"David H. Lipman" wrote:
> > Google DNS hijacking for displaying advertisements.
> >
> > ISP's have been doing this for years.
>
> I use 8.8.8.8 and don't see that.
I didn't say that google was doing that.
I said to use google to do a search to see who is.
One result:
==========
http://en.wikipedia.org/wiki/DNS_hij...lation_by_ISPs
A number of consumer ISPs such as OpenDNS[2], Cablevision's Optimum
Online,[3] Comcast,[4] Time Warner, Cox Communications, RCN,[5]
Rogers,[6] Charter Communications, Verizon, Virgin Media, Frontier
Communications, Bell Sympatico,[7] UPC,[8] T-Online,[9] Optus,[10]
Mediacom,[11], ONO[12] and Bigpond (Telstra)[13][14][15][16] use DNS
hijacking for their own purposes, such as displaying advertisements[17]
or collecting statistics.
===========
The hijack is usually used when a query is made for a non-existant
domain and the DNS server returns a result that points to a server
providing some sort of alternate content - usually containing
advertising - instead of the user seeing a 404 or some other browser
error.
The file-sharing / file-downloading domains that were "hijacked" by the
DOJ/ICE over the past few years are a good example of this (ie-
tvshack.net and many others).
The idea extends to DNS servers that operate in conjunction with content
servers that can generate the web-pages being sought by the user in real
time by accessing the real web page the user was browsing to, with the
intent of replacing in-page advertising with other advertising, or
adding a top or bottom banner ad.
I'm surprised I have to inform this concept to the readers of this
group.
I was wondering why, in this case of operating a white-hat DNS server
for the benefit of thousands or hundreds of thousands of trojanized
PC's, that this technique of injecting a banner-ad wasn't being done.
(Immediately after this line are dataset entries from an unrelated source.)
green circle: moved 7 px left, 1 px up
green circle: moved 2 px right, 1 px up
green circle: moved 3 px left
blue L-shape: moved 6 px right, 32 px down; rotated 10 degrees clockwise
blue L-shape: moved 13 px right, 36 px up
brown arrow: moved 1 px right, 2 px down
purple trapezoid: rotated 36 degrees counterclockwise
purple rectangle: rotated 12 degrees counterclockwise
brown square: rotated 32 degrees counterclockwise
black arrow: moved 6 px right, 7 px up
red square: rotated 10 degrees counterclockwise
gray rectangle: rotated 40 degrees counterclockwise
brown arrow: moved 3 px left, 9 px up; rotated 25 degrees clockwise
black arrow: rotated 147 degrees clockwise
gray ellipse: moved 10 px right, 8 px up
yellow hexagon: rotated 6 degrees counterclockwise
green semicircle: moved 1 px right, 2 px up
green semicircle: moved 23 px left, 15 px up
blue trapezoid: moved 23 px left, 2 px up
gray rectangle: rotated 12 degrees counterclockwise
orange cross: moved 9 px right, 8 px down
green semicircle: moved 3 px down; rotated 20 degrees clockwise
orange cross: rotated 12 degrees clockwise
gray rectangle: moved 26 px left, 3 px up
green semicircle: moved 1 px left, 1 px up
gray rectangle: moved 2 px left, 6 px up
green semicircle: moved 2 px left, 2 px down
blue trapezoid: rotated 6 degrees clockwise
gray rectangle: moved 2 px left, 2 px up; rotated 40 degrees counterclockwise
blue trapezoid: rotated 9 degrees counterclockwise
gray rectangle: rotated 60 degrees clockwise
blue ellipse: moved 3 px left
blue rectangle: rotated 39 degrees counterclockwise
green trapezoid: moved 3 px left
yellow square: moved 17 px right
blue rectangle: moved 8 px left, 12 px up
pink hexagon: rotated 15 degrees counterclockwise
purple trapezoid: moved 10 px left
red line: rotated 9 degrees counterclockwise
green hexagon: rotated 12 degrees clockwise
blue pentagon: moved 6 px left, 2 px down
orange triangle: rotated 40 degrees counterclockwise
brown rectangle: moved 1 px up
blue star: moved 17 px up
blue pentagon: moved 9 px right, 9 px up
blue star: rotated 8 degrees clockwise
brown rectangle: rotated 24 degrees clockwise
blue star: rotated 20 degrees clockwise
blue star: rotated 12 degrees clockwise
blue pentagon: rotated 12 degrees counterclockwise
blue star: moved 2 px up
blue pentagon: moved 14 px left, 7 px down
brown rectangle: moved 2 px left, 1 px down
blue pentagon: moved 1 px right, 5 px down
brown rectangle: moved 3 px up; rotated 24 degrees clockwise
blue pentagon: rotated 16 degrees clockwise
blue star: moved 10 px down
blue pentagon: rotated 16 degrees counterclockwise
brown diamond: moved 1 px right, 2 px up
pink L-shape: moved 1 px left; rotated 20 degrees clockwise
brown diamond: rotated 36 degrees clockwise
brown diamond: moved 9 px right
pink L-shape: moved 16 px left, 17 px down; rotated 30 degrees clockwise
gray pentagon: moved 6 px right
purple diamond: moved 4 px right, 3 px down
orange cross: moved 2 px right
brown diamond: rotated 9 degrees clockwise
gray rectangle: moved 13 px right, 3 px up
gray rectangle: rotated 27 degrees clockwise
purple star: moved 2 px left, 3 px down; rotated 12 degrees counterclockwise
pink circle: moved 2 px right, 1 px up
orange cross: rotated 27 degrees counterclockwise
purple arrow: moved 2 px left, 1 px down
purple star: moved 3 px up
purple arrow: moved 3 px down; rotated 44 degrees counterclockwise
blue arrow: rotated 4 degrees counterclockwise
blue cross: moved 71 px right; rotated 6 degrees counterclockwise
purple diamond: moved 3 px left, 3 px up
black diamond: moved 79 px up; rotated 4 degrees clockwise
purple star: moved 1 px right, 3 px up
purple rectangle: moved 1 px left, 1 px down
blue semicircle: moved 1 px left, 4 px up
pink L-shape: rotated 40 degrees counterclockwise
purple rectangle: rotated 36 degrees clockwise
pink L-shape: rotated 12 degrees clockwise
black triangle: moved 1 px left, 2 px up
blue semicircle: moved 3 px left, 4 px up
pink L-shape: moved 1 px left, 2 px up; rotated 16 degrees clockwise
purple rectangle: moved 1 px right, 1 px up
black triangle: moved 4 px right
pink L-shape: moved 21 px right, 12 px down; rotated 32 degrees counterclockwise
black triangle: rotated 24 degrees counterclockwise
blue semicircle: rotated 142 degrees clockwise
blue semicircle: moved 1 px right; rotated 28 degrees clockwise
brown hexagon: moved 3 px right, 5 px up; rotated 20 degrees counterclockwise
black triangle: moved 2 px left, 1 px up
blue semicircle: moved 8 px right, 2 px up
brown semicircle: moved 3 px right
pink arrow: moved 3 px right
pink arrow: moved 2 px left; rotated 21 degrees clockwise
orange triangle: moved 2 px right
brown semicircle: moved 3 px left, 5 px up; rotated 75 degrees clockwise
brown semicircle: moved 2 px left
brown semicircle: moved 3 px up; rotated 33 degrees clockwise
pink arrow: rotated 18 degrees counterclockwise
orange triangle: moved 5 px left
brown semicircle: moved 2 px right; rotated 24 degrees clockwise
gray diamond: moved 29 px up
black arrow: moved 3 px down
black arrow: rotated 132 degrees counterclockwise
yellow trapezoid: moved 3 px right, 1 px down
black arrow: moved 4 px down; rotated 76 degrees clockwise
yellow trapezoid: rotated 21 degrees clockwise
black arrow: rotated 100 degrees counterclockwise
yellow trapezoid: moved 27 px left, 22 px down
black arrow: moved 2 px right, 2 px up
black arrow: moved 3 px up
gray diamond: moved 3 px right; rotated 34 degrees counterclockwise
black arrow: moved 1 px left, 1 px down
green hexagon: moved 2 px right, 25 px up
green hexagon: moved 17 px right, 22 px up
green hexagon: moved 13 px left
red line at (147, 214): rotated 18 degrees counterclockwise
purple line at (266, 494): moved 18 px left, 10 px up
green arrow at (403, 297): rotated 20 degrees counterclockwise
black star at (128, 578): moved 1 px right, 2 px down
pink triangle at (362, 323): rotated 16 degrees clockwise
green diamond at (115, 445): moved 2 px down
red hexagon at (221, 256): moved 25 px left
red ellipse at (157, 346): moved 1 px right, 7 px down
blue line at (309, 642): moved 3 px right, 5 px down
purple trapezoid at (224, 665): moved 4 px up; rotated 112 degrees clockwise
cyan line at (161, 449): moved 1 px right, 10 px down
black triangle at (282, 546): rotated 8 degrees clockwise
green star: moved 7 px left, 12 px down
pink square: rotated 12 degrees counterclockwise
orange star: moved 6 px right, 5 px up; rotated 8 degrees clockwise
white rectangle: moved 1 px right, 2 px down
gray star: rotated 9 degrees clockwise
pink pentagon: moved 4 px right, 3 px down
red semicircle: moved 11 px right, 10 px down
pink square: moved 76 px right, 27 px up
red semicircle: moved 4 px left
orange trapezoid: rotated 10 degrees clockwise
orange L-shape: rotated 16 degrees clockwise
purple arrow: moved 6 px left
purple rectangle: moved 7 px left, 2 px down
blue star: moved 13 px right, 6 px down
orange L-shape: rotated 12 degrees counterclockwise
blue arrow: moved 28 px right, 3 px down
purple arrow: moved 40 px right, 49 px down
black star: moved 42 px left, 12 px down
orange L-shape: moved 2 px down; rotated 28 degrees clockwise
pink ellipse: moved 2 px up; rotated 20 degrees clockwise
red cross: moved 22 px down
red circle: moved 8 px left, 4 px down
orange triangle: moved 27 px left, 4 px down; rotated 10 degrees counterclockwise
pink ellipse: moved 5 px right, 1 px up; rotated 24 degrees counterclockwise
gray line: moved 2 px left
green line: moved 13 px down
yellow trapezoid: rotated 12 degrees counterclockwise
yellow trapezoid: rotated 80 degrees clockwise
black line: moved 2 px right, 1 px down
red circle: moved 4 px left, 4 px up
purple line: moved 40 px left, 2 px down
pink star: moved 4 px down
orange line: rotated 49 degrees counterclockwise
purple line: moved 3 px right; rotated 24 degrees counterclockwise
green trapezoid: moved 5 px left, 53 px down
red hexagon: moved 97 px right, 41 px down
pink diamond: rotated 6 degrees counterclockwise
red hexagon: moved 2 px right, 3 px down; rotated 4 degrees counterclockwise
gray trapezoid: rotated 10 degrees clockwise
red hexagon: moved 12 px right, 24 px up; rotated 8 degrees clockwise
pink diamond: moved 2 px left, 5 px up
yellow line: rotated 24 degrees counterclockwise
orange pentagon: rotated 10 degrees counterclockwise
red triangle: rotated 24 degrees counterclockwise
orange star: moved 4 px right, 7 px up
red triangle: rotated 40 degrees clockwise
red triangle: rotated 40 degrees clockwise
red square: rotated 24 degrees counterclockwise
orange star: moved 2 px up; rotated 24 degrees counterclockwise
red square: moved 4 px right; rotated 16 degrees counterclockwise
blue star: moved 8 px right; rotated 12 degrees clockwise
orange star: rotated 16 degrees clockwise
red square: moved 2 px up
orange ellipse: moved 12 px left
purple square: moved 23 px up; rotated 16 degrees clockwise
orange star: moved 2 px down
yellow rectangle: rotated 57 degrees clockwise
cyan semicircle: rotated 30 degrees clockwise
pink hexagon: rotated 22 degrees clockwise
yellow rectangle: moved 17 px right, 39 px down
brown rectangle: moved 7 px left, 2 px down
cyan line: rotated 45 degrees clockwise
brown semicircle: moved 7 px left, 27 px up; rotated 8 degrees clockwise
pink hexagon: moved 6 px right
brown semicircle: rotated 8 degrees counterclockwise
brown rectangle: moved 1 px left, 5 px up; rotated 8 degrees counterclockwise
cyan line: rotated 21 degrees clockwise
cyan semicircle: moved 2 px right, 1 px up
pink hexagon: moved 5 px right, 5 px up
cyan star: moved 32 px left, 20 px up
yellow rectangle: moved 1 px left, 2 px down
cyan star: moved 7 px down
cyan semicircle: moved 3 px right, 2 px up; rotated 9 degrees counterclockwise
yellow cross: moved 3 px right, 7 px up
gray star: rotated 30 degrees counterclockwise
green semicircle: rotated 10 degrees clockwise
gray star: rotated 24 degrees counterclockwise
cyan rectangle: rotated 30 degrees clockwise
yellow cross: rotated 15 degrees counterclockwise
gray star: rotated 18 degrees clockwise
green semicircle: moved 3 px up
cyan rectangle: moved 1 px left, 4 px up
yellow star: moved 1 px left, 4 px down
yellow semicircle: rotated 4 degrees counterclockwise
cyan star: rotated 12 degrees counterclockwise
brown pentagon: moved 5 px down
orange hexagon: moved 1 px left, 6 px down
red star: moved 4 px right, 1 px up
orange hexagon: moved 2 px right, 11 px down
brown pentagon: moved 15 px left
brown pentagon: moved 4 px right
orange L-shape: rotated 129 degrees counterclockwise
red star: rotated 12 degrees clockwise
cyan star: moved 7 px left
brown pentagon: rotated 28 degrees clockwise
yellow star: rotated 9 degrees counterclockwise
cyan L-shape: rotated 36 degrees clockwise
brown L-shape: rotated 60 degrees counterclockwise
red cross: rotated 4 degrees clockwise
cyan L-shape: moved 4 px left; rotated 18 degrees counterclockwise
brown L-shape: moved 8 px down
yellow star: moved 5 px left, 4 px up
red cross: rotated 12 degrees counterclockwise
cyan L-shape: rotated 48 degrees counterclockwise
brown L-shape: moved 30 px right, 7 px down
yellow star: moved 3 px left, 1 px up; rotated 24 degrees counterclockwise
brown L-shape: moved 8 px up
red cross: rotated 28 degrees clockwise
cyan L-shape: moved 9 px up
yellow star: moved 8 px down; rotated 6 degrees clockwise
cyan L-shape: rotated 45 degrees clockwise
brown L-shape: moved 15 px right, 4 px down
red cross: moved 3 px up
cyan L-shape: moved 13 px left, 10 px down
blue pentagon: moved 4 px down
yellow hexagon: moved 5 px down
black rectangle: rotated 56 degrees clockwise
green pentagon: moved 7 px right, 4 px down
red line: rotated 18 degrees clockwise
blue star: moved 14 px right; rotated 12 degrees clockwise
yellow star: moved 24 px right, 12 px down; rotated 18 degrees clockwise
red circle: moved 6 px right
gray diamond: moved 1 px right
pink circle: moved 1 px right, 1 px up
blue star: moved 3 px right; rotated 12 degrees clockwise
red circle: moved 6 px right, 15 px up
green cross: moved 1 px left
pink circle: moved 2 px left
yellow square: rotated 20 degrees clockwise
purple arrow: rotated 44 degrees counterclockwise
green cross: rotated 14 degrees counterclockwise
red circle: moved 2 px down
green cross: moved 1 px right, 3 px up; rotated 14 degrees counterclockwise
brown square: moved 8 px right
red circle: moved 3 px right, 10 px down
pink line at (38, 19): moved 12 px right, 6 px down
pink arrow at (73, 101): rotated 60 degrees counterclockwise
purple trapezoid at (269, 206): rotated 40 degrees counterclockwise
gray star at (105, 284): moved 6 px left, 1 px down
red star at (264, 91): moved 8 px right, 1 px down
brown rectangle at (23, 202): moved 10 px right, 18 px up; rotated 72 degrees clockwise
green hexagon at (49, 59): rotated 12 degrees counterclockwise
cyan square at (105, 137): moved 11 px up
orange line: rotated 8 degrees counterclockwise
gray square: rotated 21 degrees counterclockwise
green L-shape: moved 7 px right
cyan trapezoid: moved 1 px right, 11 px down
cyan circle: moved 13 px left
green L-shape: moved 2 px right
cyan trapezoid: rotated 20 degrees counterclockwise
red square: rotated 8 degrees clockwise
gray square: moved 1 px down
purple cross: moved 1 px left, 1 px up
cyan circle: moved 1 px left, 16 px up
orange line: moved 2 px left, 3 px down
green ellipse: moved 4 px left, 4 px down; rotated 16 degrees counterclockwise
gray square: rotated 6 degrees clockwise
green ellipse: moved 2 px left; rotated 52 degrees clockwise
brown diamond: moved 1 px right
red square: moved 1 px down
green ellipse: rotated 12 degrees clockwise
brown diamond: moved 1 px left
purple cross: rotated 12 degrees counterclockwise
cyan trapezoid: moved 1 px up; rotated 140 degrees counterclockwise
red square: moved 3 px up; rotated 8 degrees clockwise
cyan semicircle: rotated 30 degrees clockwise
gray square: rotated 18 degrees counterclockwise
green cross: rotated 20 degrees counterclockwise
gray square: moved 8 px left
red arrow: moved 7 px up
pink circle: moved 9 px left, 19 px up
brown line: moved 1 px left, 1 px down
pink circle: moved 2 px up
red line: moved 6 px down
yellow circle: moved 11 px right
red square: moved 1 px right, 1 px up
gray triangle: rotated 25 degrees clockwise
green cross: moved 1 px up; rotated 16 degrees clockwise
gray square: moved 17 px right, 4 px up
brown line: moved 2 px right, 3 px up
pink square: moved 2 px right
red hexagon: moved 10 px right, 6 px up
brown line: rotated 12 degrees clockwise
This would allow the users of those PC's to see a "friendly message" as
a banner ad on any website they browse to, telling them that their PC or
router has been hacked or trojanized - and how to remedy the situation.
Those users may not believe that they are seeing a benevolent (as
opposed to a malicious) message, but the effect nonetheless would be to
tweak them into thinking that something might be wrong with their system
and to seek out some trusted third-party remedy on their own.